STATED PROBLEM 1 —
Duplicate everything in the entries below from the start down to the line containing "yellow hexagon at", including that line, and leave out the pictures.

SOURCE EXCERPT —
- - -
The gaming industry has rebounded from the hard hit of September 11 and looks to be on a roll worldwide heading into 2003.

By Mary Scoviak, Features Editor -- HOTELS Magazine, 9/1/2002

The Gist

Resilient Las Vegas operators are refining

yield management tools and driving diverse

revenue generators to counter-act projections

of flat 2003.

Atlantic

City is reinventing itself as more than

a day-trip destination with projects such

as Boyd Gaming/MGM MIRAGE’s

Borgata.

Europe, all eyes are on

the UK as it moves toward gaming deregulation

and approval of casino resorts.

Macau has broken its monopolistic

mandate. Big projects by Stanley Ho, Steve

Wynn and Sheldon Adelson should begin coming

on line in 2005.

The

Caribbean remains a question mark. Echoing

sentiment throughout the region, John Bell,

director general of the Caribbean Hotel

Association, has termed gaming a “key issue” in

tourism. While 16 destinations permit gaming,

some governments are loath to lighten the

tax load on casino revenues. Limited airlift

undermines the feasibility of large-scale casino resort development.
- - -
RECORDS SUPPLIED —
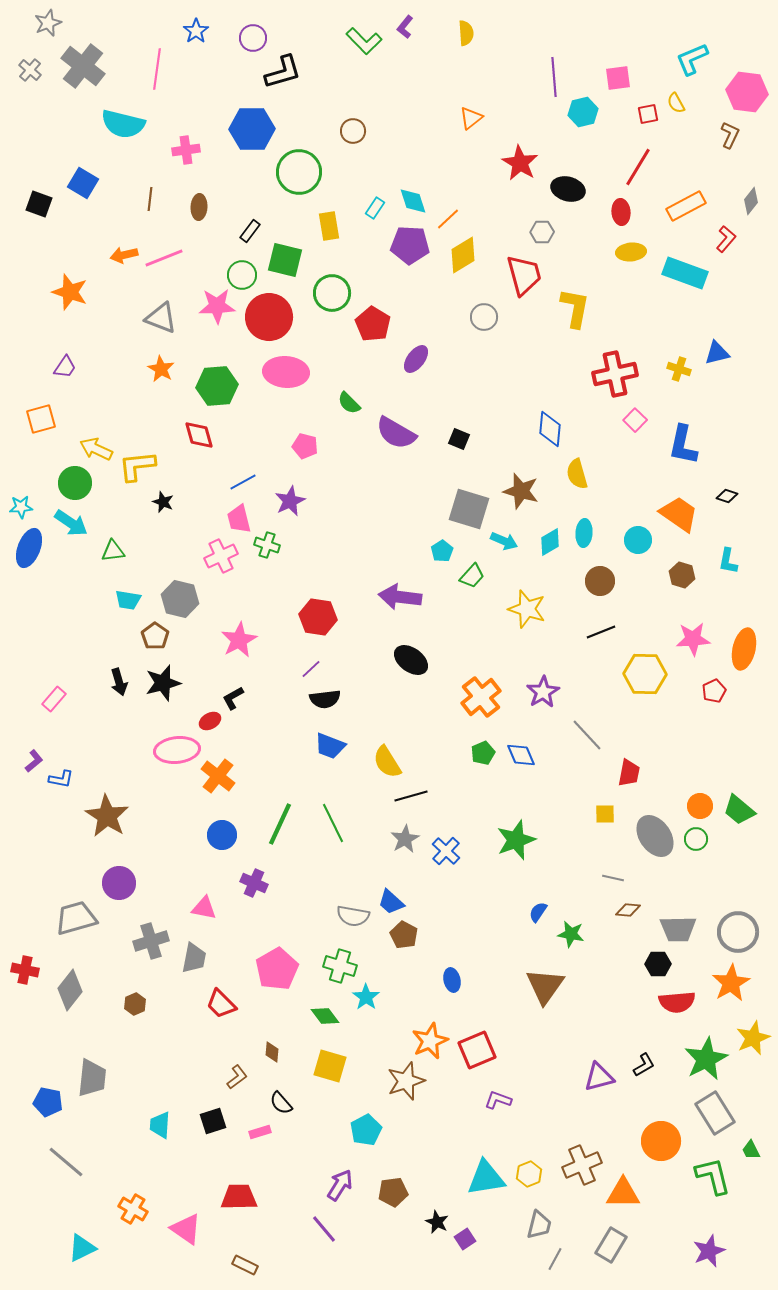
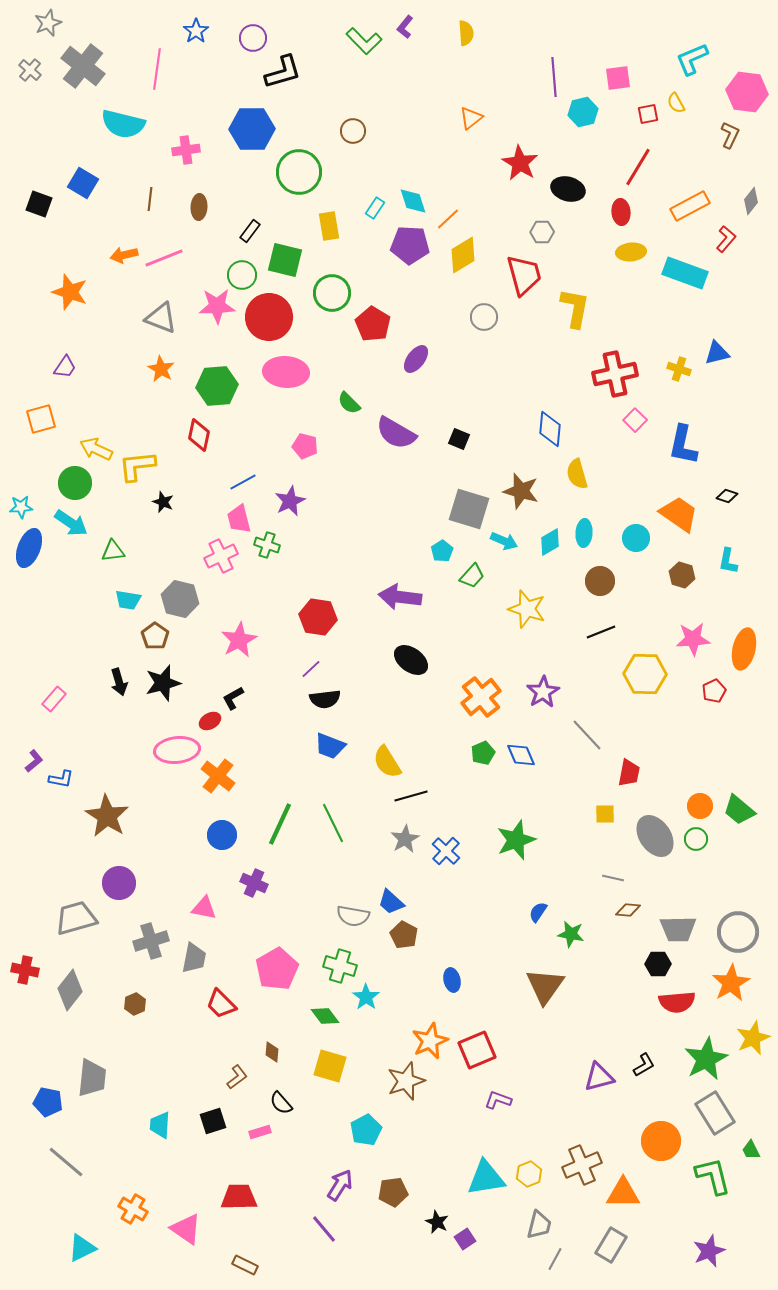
orange rectangle at (686, 206): moved 4 px right
red diamond at (199, 435): rotated 28 degrees clockwise
cyan circle at (638, 540): moved 2 px left, 2 px up
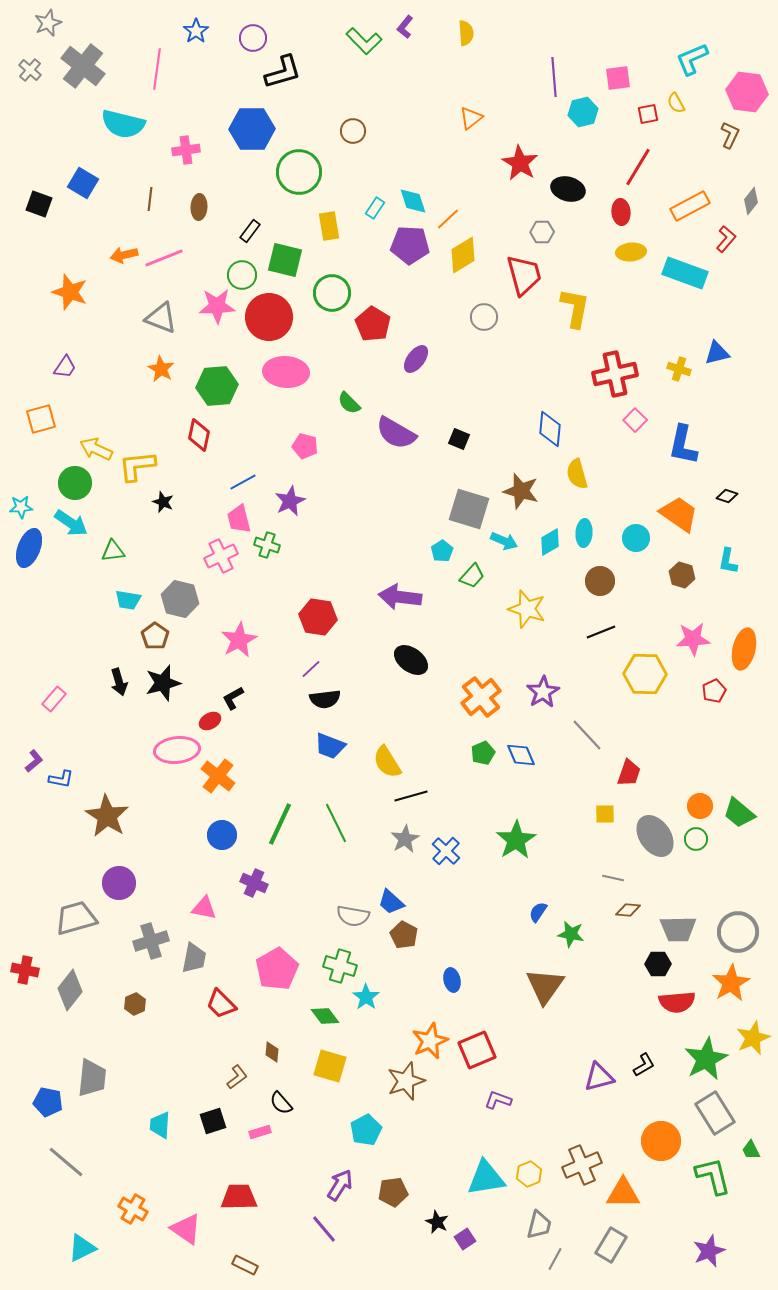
red trapezoid at (629, 773): rotated 8 degrees clockwise
green trapezoid at (739, 810): moved 3 px down
green line at (333, 823): moved 3 px right
green star at (516, 840): rotated 12 degrees counterclockwise
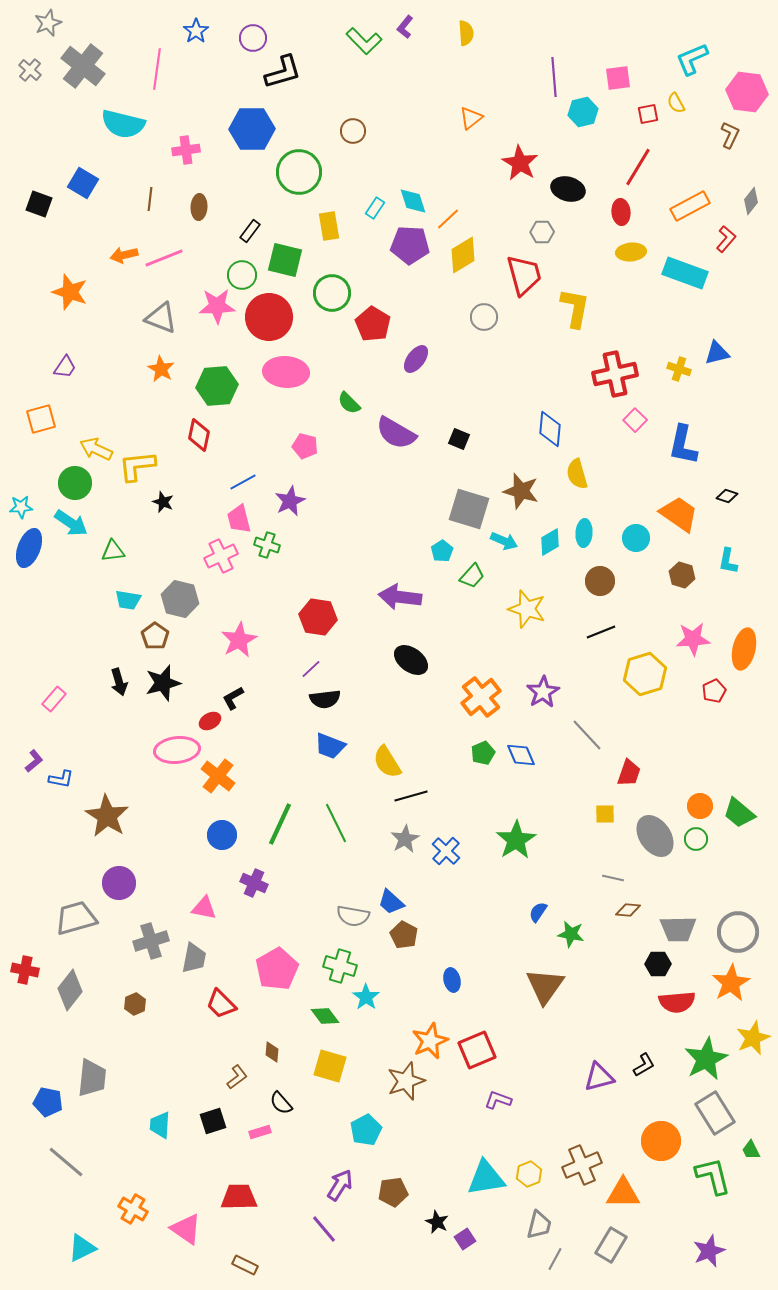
yellow hexagon at (645, 674): rotated 18 degrees counterclockwise
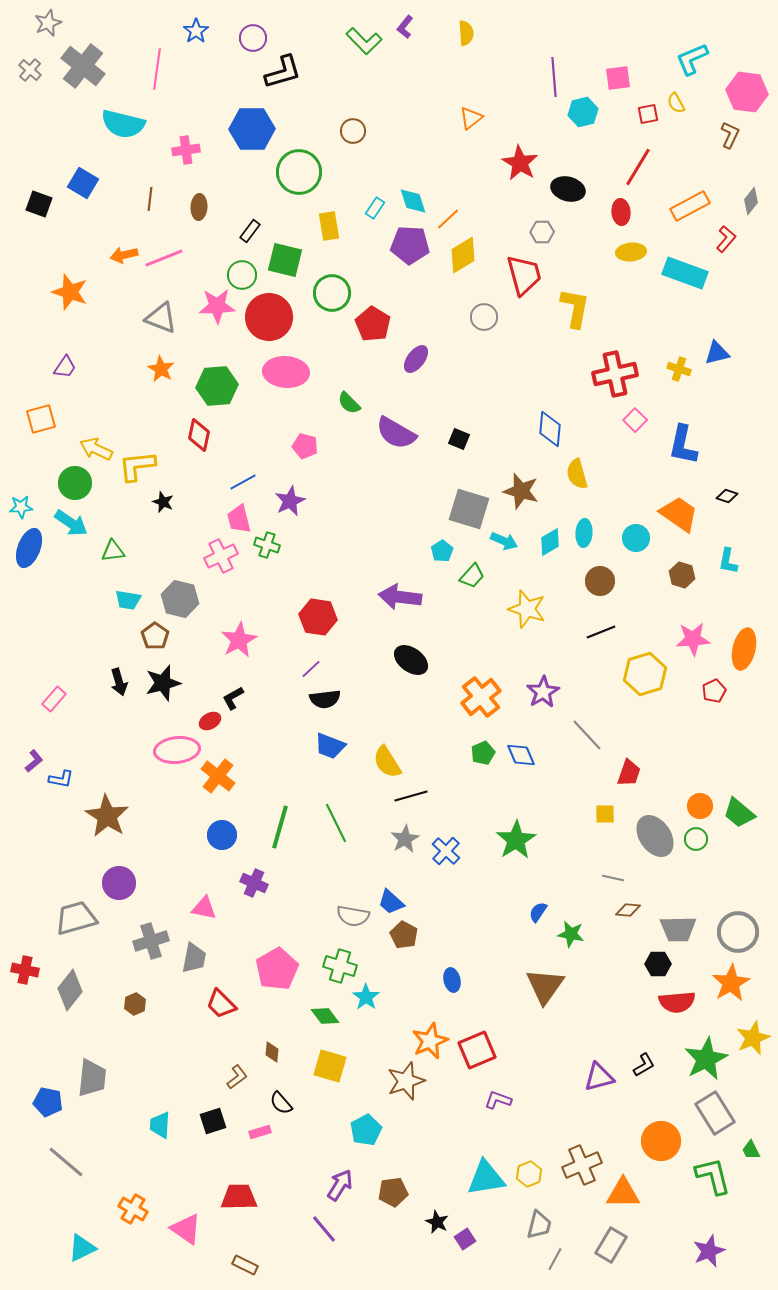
green line at (280, 824): moved 3 px down; rotated 9 degrees counterclockwise
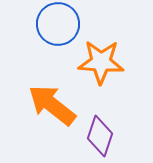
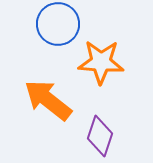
orange arrow: moved 4 px left, 5 px up
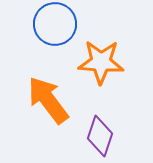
blue circle: moved 3 px left
orange arrow: rotated 15 degrees clockwise
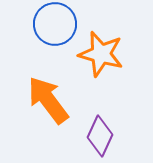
orange star: moved 8 px up; rotated 12 degrees clockwise
purple diamond: rotated 6 degrees clockwise
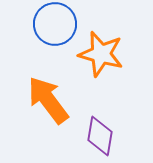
purple diamond: rotated 15 degrees counterclockwise
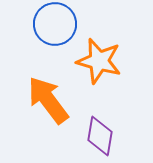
orange star: moved 2 px left, 7 px down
- - -
STATED PROBLEM 2 —
Set down the full gaming industry passage above.

TASK RESPONSE 1 —
orange rectangle at (686, 206): moved 4 px right
red diamond at (199, 435): rotated 28 degrees clockwise
cyan circle at (638, 540): moved 2 px left, 2 px up
red trapezoid at (629, 773): rotated 8 degrees clockwise
green trapezoid at (739, 810): moved 3 px down
green line at (333, 823): moved 3 px right
green star at (516, 840): rotated 12 degrees counterclockwise
yellow hexagon at (645, 674): rotated 18 degrees counterclockwise

TASK RESPONSE 2 —
The gaming industry has rebounded from the hard hit of September 11 and looks to be on a roll worldwide heading into 2003.

By Mary Scoviak, Features Editor -- HOTELS Magazine, 9/1/2002

The Gist

Resilient Las Vegas operators are refining

yield management tools and driving diverse

revenue generators to counter-act projections

of flat 2003.

Atlantic

City is reinventing itself as more than

a day-trip destination with projects such

as Boyd Gaming/MGM MIRAGE’s

Borgata.

Europe, all eyes are on

the UK as it moves toward gaming deregulation

and approval of casino resorts.

Macau has broken its monopolistic

mandate. Big projects by Stanley Ho, Steve

Wynn and Sheldon Adelson should begin coming

on line in 2005.

The

Caribbean remains a question mark. Echoing

sentiment throughout the region, John Bell,

director general of the Caribbean Hotel

Association, has termed gaming a “key issue” in

tourism. While 16 destinations permit gaming,

some governments are loath to lighten the

tax load on casino revenues. Limited airlift

undermines the feasibility of large-scale casino resort development.